- [Required actions]
1. Answer each question from the platform definitions.
(a) In what unit is the flit size of an interconnect given?
(b) Which four sets form the set R of resources?
(c) To how many network interfaces is each processing element connected?
2. Reproduce the stretch of the platform definitions from "Definition 4.3. (Platform" through "the interconnect noc." word for word.

***** Document excerpt

Fig. 3. (a) The template of a multiprocessor platform consisting of processing elements connected to each other by an interconnect. The processing elements and the interconnect are placed in different voltage-frequency islands. The separation between clock domains is shown by the dotted lines. (b) An example SDF model of an H.263 encoder.

Definition 4.1. (Interconnect) An interconnect *noc* is a 6-tuple  $\langle RT, NI, LK, \eta, sz_{tb}, sz_{fl} \rangle$  consisting of a set RT of routers, a set NI of network interfaces, a set LK of links connecting routers and network interfaces in an arbitrary topology, a TDM slot-table

size  $sz_{tb}$  (in number of slots) for all network interfaces, a flit size  $sz_{fl}$  (in bytes), a function  $\eta(ni_i, ni_j)$ , which for a connection from a network interface  $ni_i \in NI$  to a network interface  $ni_j \in NI$  ( $ni_i \neq ni_j$ ) returns a tuple  $\langle \beta, \Psi \rangle$  with  $\beta$  the maximum bandwidth (in bytes per cycle) assuming that all slots in the TDM table are reserved, and  $\Psi$  the number of hops.

Definition 4.2. (Set of resources) The set R of resources is the union of the sets PE of processing elements, RT of routers, NI of network interfaces, and LK of links in a platform graph, and is defined as  $R = PE \cup RT \cup NI \cup LK$ .

Definition 4.3. (Platform graph) A platform graph gp is a 5-tuple  $\langle PE, noc, FI, \psi, \chi \rangle$  consisting of a set PE of processing elements, an interconnect noc, a set of voltage-frequency islands FI, a function  $\psi(fi) : FI \to \mathcal{P}(R)$ , which for each voltage-frequency island  $fi \in FI$  returns the set  $R_{fi} \subseteq R$  of resources belonging to the island, and a function  $\chi(pe) : PE \to FI$ , which for each processing element  $pe \in PE$  returns the voltage-frequency island  $fi \in FI$  to which the processing element belongs. Each processing element  $pe \in PE$  is connected to a single network interface  $ni \in NI$  in the interconnect noc.

**********
***** Extracted material

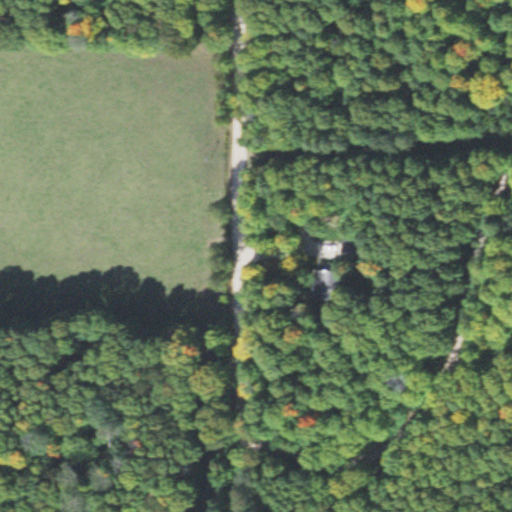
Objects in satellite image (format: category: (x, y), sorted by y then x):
road: (304, 25)
road: (244, 255)
building: (333, 287)
road: (427, 431)
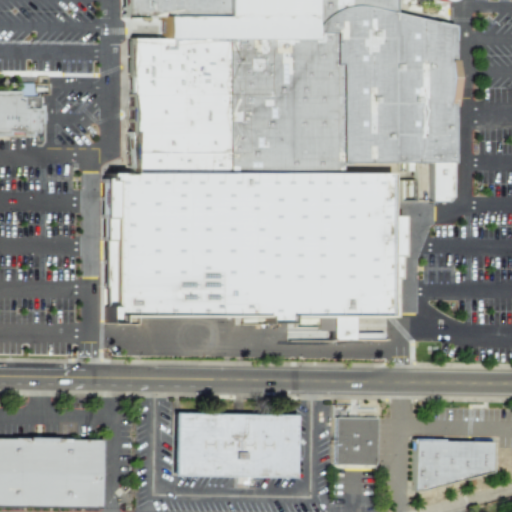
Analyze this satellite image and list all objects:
road: (488, 3)
road: (54, 27)
parking lot: (48, 36)
road: (488, 36)
road: (54, 56)
road: (488, 71)
road: (108, 77)
road: (488, 104)
building: (18, 111)
road: (488, 134)
road: (45, 156)
building: (268, 157)
building: (275, 160)
road: (488, 167)
road: (45, 193)
road: (463, 194)
road: (487, 199)
parking lot: (475, 223)
road: (45, 233)
road: (460, 240)
road: (45, 267)
road: (459, 274)
road: (89, 281)
road: (44, 299)
road: (457, 306)
road: (263, 340)
road: (456, 344)
road: (88, 358)
road: (255, 383)
road: (38, 397)
road: (56, 415)
road: (456, 429)
building: (352, 441)
building: (353, 443)
building: (229, 444)
building: (229, 445)
road: (113, 446)
road: (400, 449)
building: (448, 461)
building: (449, 464)
building: (48, 472)
building: (49, 478)
road: (229, 492)
road: (470, 500)
road: (150, 502)
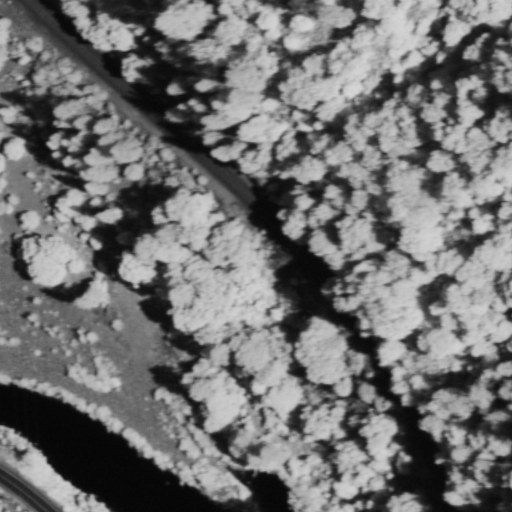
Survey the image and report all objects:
railway: (275, 227)
river: (11, 406)
river: (105, 460)
road: (24, 492)
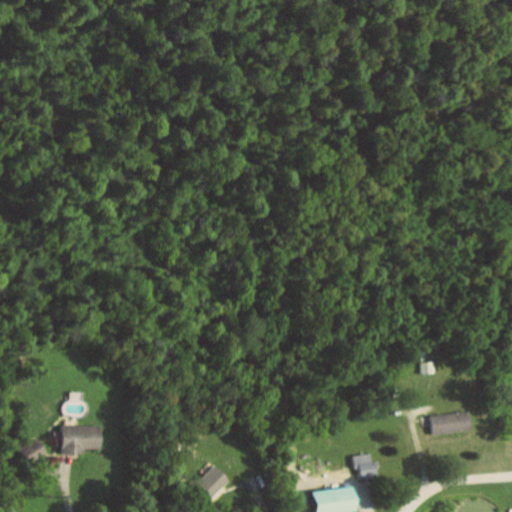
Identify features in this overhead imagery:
building: (448, 421)
building: (77, 438)
building: (29, 448)
building: (363, 464)
building: (210, 481)
road: (456, 482)
road: (65, 492)
building: (331, 499)
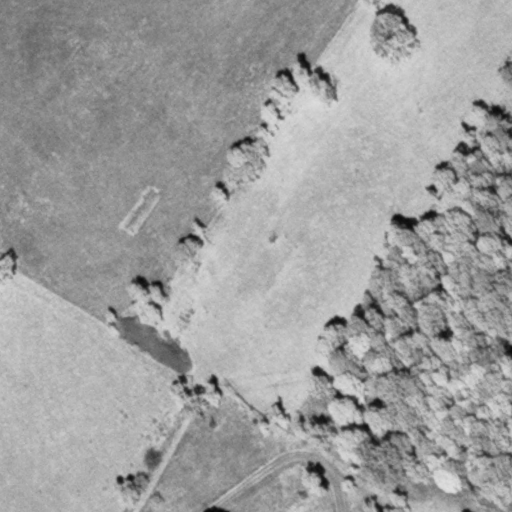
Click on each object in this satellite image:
road: (285, 455)
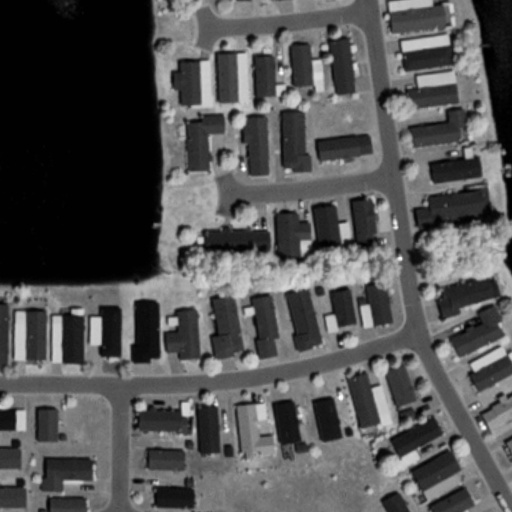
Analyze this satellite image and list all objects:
building: (418, 15)
road: (290, 20)
building: (428, 51)
building: (303, 65)
building: (344, 65)
building: (267, 75)
building: (228, 77)
building: (195, 82)
building: (435, 90)
building: (444, 130)
building: (204, 140)
building: (296, 143)
building: (258, 145)
building: (345, 147)
building: (460, 168)
road: (312, 187)
building: (456, 207)
building: (366, 223)
building: (329, 228)
building: (293, 235)
building: (238, 241)
road: (405, 266)
building: (467, 294)
building: (377, 305)
building: (342, 310)
building: (266, 317)
building: (305, 318)
building: (227, 326)
building: (109, 331)
building: (148, 331)
building: (482, 332)
building: (4, 334)
building: (186, 336)
building: (69, 338)
building: (492, 366)
road: (213, 383)
building: (403, 385)
building: (365, 400)
building: (498, 413)
building: (288, 417)
building: (13, 418)
building: (165, 419)
building: (48, 425)
building: (249, 427)
building: (209, 428)
building: (417, 439)
building: (510, 443)
road: (119, 449)
building: (167, 459)
building: (66, 471)
building: (438, 473)
building: (176, 497)
building: (456, 502)
building: (397, 503)
building: (68, 505)
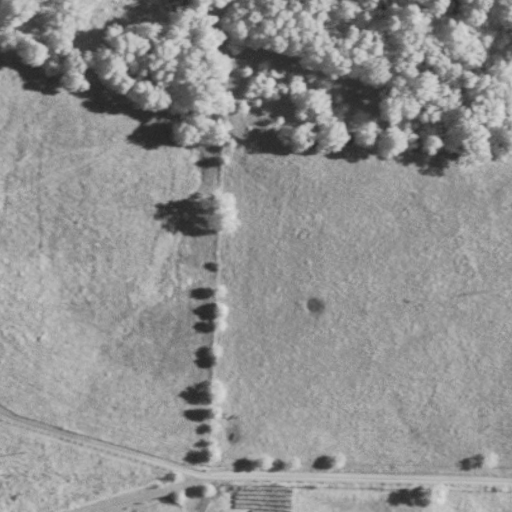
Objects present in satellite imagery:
road: (102, 443)
road: (304, 479)
road: (196, 497)
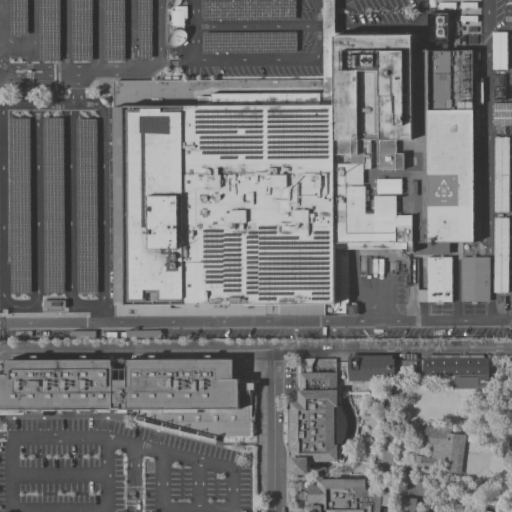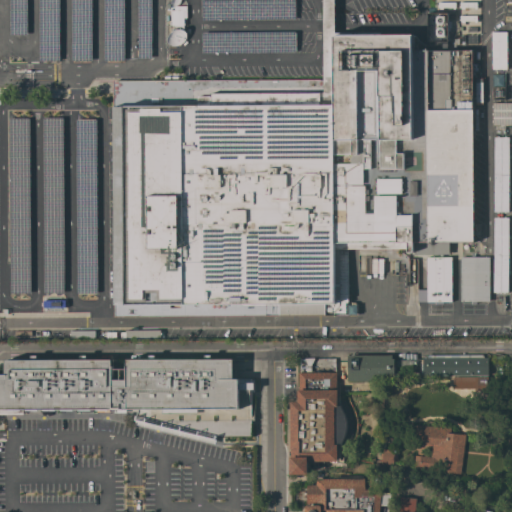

**********

- [Outputs for the tasks]
1.
(a) Bytes.
(b) The sets PE of processing elements, RT of routers, NI of network interfaces, and LK of links.
(c) A single network interface.

2.
Definition 4.3. (Platform graph) A platform graph gp is a 5-tuple  $\langle PE, noc, FI, \psi, \chi \rangle$  consisting of a set PE of processing elements, an interconnect noc, a set of voltage-frequency islands FI, a function  $\psi(fi) : FI \to \mathcal{P}(R)$ , which for each voltage-frequency island  $fi \in FI$  returns the set  $R_{fi} \subseteq R$  of resources belonging to the island, and a function  $\chi(pe) : PE \to FI$ , which for each processing element  $pe \in PE$  returns the voltage-frequency island  $fi \in FI$  to which the processing element belongs. Each processing element  $pe \in PE$  is connected to a single network interface  $ni \in NI$  in the interconnect noc.